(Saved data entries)
----------------------------------------
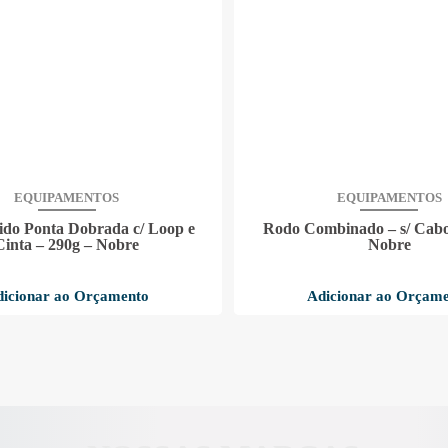
EQUIPAMENTOS
EQUIPAMENTOS
do Ponta Dobrada c/ Loop e
Rodo Combinado – s/ Cabo
Cinta – 290g – Nobre
Nobre
icionar ao Orçamento
Adicionar ao Orçam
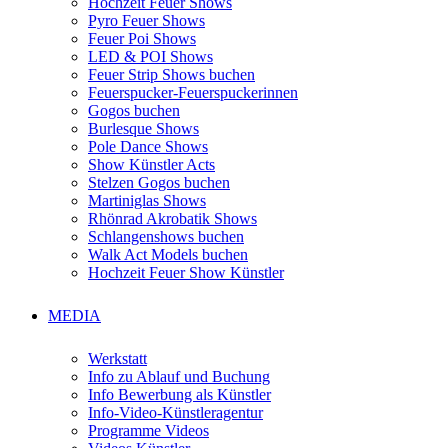
Hochzeit Feuer Shows
Pyro Feuer Shows
Feuer Poi Shows
LED & POI Shows
Feuer Strip Shows buchen
Feuerspucker-Feuerspuckerinnen
Gogos buchen
Burlesque Shows
Pole Dance Shows
Show Künstler Acts
Stelzen Gogos buchen
Martiniglas Shows
Rhönrad Akrobatik Shows
Schlangenshows buchen
Walk Act Models buchen
Hochzeit Feuer Show Künstler
MEDIA
Werkstatt
Info zu Ablauf und Buchung
Info Bewerbung als Künstler
Info-Video-Künstleragentur
Programme Videos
----------------------------------------
#### Required action
Exactly as they appear, write out the lines from the one containing "LED & POI Shows" through the final line of the entries above, both included.

#### Answer space
LED & POI Shows
Feuer Strip Shows buchen
Feuerspucker-Feuerspuckerinnen
Gogos buchen
Burlesque Shows
Pole Dance Shows
Show Künstler Acts
Stelzen Gogos buchen
Martiniglas Shows
Rhönrad Akrobatik Shows
Schlangenshows buchen
Walk Act Models buchen
Hochzeit Feuer Show Künstler
MEDIA
Werkstatt
Info zu Ablauf und Buchung
Info Bewerbung als Künstler
Info-Video-Künstleragentur
Programme Videos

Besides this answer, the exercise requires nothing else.